Todos os dias o rapaz aproximava-se às escondidas e ficava a observar o seu amor à distância e o seu amor amadurecia cada vez mais ao correr daquele verão e ele ardia em paixão por dentro e por fora e esforçava-se a todo o custo para lhe ver o corpo nu, ele queria tanto ver o seu corpo nu e seguia a rapariga às escondidas para onde quer que ela fosse e às vezes ela puxava o vestido para cima e metia os pés na água da ribeira até aos tornozelos e depois puxava-o ainda mais para cima e entrava na água até aos joelhos e depois ainda mais para cima até às coxas e o rapaz ardia e desfalecia ao longe.
Ele veio outra vez às escondidas e lá estava a rapariga na curva da ribeira, ali onde acaba o arvoredo e começa a aridez da serra e ela estava bonita e fresca e perfeita, tão bonita e fresca e perfeita como sempre, como nunca, e ele queria tanto vê-la entrar na água com o vestido puxado para cima até às ancas, mas de repente percebeu que ela estava a chorar e pensou que estava ferida e aproximou-se para a ajudar.
- O que foi? - Perguntou.
Ela olhou-o e disse:
- Estou a pensar na minha avó.
A avó tinha morrido há poucos dias e ela disse:
- Estou a pensar que estou sozinha no mundo.
O rapaz sentiu-se triste e disse:
- Agora a minha mãe cuida de ti.
E acrescentou:
- Não estás sozinha.
Ela respondeu:
- Vocês não são a minha família.
E continuou a chorar e então o rapaz afastou-lhe os cabelos da frente dos olhos e os olhos eram azuis e húmidos e profundos e o fascínio tomou conta de si como o fogo toma conta do fogão e a rapariga compreendeu isso, a rapariga compreendeu a força do desejo a vibrar dentro dele e desviou o olhar para as mãos e ele acarinhou-lhe os cabelos e os cabelos eram longos e negros e macios e ele disse:
- Vem comigo.
Foram pelo córrego e as ervas da berma roçavam nas pernas da rapariga e o som das ervas a roçar nas suas pernas era maravilhoso, era um som verde e húmido e sussurrante e ela sentiu um arrepio de prazer avassalador, até que chegaram à beira do palheiro e subiram os degraus de pedra do lado esquerdo e o rapaz tirou do bolso a chave do cadeado e abriu a porta de madeira velha e gasta e eles entraram e sentiram o cheiro quente e azedo da vaca que estava no andar de baixo e o cheiro da vaca passava para cima através das frinchas do tabuado do chão e o rapaz abriu a janela do palheiro e a luz do fim da tarde entrou de rompante no princípio do seu amor.

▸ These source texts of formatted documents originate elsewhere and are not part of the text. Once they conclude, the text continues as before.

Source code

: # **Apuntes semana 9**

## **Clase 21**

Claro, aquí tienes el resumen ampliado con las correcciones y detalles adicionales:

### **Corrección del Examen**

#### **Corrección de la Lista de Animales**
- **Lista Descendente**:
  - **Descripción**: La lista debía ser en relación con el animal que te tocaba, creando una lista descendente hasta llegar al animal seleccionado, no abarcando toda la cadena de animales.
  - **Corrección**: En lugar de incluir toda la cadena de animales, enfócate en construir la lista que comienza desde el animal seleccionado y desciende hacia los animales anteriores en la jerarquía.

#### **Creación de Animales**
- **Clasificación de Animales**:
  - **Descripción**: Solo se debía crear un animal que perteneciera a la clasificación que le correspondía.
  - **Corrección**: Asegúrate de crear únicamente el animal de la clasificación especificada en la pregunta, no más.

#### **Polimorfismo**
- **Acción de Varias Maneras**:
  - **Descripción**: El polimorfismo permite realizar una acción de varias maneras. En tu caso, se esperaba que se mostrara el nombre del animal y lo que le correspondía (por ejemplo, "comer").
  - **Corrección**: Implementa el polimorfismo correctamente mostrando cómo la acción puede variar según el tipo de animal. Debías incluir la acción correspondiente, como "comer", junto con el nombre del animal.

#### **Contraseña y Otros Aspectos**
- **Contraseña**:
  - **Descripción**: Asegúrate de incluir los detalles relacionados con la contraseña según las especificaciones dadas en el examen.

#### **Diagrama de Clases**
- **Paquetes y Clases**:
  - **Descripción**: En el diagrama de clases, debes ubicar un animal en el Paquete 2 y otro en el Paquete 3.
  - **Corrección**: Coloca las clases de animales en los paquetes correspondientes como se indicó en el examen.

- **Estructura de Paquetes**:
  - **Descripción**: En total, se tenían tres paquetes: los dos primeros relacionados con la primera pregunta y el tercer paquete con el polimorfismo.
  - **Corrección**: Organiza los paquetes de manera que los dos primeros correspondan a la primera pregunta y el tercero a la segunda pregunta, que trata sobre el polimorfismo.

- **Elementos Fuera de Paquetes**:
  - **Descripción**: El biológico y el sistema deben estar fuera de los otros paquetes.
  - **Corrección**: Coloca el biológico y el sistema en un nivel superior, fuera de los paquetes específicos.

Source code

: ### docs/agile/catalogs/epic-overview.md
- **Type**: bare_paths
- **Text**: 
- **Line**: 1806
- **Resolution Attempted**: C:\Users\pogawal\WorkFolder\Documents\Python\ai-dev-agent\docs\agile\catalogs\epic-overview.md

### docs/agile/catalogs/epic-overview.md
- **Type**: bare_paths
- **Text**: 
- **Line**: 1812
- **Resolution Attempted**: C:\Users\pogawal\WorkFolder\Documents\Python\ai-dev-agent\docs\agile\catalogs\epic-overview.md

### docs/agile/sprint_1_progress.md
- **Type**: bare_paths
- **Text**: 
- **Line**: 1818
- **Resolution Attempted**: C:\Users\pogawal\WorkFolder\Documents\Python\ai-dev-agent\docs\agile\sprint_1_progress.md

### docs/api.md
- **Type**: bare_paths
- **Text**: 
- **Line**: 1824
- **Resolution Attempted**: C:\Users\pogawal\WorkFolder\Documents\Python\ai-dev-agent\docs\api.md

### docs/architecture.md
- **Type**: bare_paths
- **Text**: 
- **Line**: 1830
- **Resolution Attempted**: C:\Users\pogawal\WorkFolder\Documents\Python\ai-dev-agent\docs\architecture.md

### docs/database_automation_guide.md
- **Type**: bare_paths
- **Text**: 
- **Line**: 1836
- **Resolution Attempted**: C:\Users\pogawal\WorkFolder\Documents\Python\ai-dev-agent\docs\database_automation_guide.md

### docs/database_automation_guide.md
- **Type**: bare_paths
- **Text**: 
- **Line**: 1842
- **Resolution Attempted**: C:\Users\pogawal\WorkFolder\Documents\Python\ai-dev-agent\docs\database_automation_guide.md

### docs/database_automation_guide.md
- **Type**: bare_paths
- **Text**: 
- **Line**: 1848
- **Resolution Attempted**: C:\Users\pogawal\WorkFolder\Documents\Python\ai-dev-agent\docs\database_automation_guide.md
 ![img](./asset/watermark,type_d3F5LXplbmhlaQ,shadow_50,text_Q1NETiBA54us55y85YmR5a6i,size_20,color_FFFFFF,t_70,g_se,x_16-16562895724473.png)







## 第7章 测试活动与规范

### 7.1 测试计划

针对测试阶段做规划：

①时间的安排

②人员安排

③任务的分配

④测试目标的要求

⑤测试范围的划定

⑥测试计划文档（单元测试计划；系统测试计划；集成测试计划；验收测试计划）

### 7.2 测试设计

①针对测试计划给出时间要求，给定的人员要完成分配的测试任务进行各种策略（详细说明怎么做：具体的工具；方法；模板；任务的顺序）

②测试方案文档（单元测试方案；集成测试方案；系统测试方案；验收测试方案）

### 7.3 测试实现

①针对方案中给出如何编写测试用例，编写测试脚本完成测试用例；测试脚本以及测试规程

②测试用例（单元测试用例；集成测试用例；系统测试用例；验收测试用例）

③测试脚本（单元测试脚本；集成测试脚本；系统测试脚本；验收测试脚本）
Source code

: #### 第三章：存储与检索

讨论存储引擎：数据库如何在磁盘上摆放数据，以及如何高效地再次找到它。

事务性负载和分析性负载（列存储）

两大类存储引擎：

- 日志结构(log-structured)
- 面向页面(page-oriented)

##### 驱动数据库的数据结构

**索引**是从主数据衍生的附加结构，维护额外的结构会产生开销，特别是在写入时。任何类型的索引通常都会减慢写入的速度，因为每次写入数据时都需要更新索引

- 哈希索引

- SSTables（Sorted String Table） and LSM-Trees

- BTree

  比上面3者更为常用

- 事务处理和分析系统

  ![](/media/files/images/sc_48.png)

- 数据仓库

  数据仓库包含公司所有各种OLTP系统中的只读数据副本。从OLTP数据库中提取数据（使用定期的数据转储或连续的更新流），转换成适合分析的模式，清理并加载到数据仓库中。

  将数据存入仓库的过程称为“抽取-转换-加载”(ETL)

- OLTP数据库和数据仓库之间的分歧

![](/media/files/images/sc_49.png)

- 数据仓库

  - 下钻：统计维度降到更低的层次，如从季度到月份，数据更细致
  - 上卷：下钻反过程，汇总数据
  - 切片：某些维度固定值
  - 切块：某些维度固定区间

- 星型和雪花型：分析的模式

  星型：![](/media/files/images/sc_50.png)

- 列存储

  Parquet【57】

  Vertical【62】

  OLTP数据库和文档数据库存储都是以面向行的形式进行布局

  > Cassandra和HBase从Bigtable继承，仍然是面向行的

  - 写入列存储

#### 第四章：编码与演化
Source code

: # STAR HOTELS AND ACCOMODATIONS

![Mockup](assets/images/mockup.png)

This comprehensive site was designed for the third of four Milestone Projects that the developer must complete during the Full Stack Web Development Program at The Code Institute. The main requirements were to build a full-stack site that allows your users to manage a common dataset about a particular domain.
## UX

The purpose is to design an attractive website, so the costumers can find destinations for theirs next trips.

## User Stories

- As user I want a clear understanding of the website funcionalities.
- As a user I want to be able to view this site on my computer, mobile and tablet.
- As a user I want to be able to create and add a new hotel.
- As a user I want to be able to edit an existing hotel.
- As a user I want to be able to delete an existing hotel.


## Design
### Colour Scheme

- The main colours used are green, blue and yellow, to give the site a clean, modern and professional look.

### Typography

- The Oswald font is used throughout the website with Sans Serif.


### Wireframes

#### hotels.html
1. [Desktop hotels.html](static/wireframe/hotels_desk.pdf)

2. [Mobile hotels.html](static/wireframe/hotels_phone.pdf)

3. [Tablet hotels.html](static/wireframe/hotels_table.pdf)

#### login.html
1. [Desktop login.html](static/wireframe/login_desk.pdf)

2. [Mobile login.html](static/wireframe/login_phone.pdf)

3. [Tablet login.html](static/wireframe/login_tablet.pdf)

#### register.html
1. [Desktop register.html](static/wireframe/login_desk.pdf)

A rapariga sabia porque estava ali, mas tinha vergonha de tirar a roupa, toda a roupa, e ele também tinha vergonha de tirar a roupa, toda a roupa, e ficaram assim a olhar um para o outro, cada um com a sua vergonha, e depois o dia começou a acabar, a cair cheio de sombras sobre o vale e aquele era o primeiro entardecer do resto das suas vidas e então o rapaz tocou-lhe na cara e ela fez o mesmo, tocou-lhe na cara, e ambos foram sentindo o nascer dos corpos, o calor e o frio dos corpos, a secura e a humidade dos corpos, o tempo lento e veloz dos corpos, o ruído breve e longo dos corpos e o silêncio também, o silêncio dos corpos, o silêncio do amor, porque o amor é silêncio, pensou o rapaz, o meu amor é silêncio e aquela foi a primeira vez do amor.
Quando ele acordou, tinham já passado muitas horas e ele notou a presença da aurora na poeira que bailava colorida dentro de pequenos raios de luz que desciam por dois furos que havia na cobertura de zinco e assustou-se por isso, por ser já um novo dia, e levantou-se e foi espreitar pela janela e viu ao fundo as casas do sítio e as casas estavam claras, muito claras, tão claras como só o dia permite ver as coisas do mundo e ele pensou que tinham dormido muito.
- Dormimos muito! - Disse em voz alta.
E depois pensou que o amor é pesado e tira as forças e amolece a alma e ao mesmo tempo levou as mãos à cabeça e sacudiu o cabelo em desalinho e do cabelo saltaram pedacinhos de palha que ficaram a pairar no vazio e depois, em sobressalto, ele reparou que a rapariga não estava ali, o seu amor nu não estava ali.